- Qareh Qowzlu Location within Iran
- Coordinates: 37°05′43″N 45°53′06″E﻿ / ﻿37.09528°N 45.88500°E
- Country: Iran
- Province: West Azerbaijan
- County: Chaharborj
- District: Firuzabad
- Rural District: Fesenduz

Population (2016)
- • Total: 707
- Time zone: UTC+3:30 (IRST)

= Qareh Qowzlu =

Village in West Azerbaijan province, Iran

Qareh Qowzlu (قره قوزلو) (Note: Also romanized as Qareh Qowzlū; also known as Qareh Gowzlū) is a village in Fesenduz Rural District of Firuzabad District in Chaharborj County, West Azerbaijan province, Iran.

==Demographics==
===Population===
At the time of the 2006 National Census, the village's population was 702 in 177 households, when it was in Marhemetabad-e Miyani Rural District of Marhemetabad District (Note: Renamed the Central District of Chaharborj County) in Miandoab County.
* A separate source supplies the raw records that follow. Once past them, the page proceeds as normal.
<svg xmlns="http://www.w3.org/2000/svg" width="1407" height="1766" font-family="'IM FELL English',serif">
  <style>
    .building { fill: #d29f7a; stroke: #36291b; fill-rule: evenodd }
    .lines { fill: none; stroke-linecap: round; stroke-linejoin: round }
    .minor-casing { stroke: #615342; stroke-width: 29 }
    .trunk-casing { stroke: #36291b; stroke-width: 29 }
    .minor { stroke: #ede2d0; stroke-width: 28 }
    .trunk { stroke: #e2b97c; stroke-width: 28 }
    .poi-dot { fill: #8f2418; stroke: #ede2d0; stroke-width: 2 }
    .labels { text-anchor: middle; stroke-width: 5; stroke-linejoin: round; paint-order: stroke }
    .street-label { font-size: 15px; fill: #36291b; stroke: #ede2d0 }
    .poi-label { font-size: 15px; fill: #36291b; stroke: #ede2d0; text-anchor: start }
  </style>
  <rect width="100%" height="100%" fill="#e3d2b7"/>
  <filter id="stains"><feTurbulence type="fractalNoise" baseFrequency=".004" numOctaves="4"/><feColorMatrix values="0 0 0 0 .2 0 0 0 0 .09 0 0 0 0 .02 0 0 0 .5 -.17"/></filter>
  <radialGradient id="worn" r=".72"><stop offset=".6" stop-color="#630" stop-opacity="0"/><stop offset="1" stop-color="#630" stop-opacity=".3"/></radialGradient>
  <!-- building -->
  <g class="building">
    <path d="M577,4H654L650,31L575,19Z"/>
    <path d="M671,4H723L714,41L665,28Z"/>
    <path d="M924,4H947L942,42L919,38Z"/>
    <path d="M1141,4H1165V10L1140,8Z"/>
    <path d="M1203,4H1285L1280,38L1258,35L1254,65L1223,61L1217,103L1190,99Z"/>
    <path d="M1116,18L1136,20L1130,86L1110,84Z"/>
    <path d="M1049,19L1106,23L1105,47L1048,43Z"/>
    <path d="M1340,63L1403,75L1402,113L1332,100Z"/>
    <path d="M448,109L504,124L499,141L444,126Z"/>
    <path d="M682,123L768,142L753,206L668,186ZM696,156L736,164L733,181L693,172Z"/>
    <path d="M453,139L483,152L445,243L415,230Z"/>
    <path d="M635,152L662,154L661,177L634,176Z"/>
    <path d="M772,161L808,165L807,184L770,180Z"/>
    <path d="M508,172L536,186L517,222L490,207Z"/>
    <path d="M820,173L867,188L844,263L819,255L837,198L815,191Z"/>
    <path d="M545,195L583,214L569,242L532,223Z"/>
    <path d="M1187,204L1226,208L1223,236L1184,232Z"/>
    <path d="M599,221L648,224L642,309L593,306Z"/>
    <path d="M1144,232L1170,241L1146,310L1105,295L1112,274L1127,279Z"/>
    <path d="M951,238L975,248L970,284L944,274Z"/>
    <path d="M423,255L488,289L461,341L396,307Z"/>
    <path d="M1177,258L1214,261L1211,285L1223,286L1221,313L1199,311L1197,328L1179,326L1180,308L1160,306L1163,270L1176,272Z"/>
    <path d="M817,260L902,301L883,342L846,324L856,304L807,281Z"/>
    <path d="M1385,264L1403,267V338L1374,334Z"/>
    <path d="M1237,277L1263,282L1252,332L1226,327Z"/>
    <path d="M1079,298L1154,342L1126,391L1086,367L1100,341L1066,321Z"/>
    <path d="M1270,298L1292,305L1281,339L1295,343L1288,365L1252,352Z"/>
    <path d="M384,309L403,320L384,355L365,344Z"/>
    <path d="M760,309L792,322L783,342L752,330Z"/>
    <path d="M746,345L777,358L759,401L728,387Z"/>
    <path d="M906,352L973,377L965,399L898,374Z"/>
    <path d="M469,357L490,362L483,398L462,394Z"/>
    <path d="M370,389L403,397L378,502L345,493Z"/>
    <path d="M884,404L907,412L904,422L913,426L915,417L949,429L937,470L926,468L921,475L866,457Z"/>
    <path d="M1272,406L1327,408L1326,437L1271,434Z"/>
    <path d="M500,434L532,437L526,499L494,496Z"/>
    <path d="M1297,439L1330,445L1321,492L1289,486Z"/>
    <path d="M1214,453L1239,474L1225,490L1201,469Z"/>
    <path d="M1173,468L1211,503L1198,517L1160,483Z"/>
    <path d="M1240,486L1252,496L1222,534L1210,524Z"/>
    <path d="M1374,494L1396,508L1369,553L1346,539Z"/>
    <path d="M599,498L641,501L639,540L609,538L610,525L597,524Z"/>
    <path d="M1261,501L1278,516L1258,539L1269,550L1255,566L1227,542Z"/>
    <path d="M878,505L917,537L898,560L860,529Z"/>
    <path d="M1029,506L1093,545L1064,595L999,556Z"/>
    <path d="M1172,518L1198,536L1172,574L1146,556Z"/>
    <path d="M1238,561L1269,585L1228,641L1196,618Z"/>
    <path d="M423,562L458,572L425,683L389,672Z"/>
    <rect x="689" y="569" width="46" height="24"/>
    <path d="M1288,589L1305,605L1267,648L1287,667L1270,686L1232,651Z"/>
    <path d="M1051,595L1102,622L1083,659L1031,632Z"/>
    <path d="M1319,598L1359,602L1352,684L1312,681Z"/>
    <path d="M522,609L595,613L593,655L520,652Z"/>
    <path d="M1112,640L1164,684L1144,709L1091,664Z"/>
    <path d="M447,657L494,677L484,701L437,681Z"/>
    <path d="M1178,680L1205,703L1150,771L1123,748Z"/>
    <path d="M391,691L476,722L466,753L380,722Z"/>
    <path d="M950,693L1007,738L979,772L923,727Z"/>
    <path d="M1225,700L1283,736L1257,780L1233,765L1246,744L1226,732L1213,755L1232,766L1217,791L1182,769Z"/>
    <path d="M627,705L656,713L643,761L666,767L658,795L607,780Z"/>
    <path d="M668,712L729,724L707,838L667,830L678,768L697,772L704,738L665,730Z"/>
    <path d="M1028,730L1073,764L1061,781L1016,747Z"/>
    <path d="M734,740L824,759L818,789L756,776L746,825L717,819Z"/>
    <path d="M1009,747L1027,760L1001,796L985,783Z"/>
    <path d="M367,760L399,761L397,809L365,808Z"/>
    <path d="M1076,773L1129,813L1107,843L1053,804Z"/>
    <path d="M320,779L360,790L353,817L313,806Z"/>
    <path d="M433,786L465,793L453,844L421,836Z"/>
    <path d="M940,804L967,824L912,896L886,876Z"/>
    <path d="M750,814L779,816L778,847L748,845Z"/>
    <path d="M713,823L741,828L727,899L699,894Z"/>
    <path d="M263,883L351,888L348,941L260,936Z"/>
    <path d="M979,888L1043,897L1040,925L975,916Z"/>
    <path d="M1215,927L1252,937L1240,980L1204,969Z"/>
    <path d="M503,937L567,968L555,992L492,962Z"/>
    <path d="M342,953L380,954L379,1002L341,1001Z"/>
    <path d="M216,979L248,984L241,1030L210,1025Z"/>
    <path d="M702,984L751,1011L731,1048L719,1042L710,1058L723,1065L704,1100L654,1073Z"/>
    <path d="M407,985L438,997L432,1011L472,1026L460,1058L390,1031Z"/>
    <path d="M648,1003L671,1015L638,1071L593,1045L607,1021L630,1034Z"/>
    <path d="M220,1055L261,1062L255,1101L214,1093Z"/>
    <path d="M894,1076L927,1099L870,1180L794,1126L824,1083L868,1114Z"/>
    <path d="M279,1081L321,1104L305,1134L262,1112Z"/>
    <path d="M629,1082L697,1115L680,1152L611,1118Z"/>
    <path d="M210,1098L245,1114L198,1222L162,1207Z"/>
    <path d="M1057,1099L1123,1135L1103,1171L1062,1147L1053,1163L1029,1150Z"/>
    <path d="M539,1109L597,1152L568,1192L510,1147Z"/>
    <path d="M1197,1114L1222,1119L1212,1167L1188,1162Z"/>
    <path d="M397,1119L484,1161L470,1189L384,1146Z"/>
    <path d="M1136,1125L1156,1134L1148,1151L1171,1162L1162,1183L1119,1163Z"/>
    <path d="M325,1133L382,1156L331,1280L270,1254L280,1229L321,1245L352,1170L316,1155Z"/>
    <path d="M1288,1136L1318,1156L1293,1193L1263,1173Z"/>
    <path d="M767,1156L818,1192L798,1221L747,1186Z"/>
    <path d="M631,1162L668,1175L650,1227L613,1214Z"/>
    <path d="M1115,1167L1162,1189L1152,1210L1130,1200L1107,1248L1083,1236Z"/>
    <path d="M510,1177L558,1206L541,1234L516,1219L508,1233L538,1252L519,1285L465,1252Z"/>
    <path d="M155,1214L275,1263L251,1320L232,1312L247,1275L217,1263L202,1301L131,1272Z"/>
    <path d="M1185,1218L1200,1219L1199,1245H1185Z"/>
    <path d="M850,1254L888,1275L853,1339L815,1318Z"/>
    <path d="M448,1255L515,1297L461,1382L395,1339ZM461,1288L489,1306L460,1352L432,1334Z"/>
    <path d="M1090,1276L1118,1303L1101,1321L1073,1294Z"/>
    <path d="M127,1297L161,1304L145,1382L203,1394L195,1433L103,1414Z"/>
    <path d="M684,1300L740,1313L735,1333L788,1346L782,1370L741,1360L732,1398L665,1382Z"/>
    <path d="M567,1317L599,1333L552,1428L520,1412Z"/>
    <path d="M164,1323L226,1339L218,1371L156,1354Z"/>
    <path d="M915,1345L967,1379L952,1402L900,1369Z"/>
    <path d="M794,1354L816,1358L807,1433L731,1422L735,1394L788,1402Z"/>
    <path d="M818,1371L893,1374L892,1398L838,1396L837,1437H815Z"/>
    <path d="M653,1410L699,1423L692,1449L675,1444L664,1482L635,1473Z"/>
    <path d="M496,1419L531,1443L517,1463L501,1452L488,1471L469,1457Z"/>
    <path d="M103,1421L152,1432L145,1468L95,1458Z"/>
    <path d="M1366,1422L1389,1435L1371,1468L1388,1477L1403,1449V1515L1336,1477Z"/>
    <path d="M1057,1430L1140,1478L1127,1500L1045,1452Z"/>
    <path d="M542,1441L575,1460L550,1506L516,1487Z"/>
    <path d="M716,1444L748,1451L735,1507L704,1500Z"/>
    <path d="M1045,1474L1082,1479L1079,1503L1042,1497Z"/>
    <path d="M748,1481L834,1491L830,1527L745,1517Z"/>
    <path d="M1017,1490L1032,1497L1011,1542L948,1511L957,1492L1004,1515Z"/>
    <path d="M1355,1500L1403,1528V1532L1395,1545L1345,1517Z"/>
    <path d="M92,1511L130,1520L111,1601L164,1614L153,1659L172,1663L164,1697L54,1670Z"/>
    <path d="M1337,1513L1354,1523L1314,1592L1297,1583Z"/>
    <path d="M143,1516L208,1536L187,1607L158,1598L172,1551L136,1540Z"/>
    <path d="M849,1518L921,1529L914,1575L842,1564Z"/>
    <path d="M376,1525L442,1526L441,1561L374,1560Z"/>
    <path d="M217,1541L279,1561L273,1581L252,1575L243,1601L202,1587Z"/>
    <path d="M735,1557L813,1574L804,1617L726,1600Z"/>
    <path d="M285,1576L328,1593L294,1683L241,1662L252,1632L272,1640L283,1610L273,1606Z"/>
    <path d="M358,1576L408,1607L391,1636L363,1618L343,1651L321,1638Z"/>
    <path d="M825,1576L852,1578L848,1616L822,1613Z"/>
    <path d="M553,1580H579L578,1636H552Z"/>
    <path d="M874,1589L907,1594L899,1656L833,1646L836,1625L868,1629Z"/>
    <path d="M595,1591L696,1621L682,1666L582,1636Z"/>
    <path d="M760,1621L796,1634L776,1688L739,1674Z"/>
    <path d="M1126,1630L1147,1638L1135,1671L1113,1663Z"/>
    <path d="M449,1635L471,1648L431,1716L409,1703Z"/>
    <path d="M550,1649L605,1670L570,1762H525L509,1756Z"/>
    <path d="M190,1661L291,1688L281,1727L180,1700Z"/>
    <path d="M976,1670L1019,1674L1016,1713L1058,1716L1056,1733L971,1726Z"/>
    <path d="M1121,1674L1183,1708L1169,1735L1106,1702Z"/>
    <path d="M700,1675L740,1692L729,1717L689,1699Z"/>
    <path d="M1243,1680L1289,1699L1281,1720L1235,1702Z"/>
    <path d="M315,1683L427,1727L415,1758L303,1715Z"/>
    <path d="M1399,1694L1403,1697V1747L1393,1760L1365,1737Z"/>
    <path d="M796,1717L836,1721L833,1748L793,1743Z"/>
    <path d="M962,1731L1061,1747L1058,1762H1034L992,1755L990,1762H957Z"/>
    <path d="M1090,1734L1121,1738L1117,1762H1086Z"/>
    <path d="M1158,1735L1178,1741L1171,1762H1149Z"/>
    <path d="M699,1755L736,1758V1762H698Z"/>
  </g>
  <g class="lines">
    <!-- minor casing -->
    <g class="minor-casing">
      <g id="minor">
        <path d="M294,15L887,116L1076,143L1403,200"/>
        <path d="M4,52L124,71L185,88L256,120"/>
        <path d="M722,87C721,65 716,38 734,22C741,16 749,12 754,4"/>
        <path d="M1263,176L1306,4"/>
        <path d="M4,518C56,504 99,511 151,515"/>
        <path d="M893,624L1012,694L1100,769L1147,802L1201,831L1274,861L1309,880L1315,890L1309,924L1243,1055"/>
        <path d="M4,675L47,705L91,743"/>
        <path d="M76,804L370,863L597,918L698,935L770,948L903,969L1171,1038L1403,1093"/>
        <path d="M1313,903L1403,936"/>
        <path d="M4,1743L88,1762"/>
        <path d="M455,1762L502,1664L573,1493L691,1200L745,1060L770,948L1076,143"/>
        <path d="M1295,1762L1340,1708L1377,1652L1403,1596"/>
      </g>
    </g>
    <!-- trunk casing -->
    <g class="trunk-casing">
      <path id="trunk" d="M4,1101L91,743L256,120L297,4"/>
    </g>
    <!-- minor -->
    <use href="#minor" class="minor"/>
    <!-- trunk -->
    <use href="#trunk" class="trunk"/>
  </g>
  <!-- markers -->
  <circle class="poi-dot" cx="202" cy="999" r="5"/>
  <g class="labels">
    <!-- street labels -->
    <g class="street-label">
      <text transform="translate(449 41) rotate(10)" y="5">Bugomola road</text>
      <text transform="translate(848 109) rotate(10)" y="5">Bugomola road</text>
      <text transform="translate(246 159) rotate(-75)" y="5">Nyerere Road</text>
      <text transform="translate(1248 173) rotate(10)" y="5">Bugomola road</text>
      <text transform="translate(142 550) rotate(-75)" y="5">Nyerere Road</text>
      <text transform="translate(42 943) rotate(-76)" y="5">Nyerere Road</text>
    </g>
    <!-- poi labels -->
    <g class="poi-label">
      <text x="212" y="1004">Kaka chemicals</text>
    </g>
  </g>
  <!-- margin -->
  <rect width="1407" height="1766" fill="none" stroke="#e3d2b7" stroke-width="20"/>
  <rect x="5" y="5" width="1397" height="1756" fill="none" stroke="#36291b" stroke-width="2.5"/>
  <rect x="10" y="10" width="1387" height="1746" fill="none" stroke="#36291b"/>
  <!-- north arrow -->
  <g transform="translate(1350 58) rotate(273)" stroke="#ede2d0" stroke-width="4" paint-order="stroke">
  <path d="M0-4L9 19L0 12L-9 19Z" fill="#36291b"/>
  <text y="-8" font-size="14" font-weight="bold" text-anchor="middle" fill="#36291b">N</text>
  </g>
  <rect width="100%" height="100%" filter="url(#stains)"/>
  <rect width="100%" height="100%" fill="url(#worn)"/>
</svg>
The following census in 2011 counted 683 people in 208 households. The 2016 census measured the population of the village as 707 people in 221 households.

In 2021, the district was separated from the county in the establishment of Chaharborj County and renamed the Central District. The rural district was transferred to the new Firuzabad District, and Qareh Qowzlu was transferred to Fesenduz Rural District created in the district.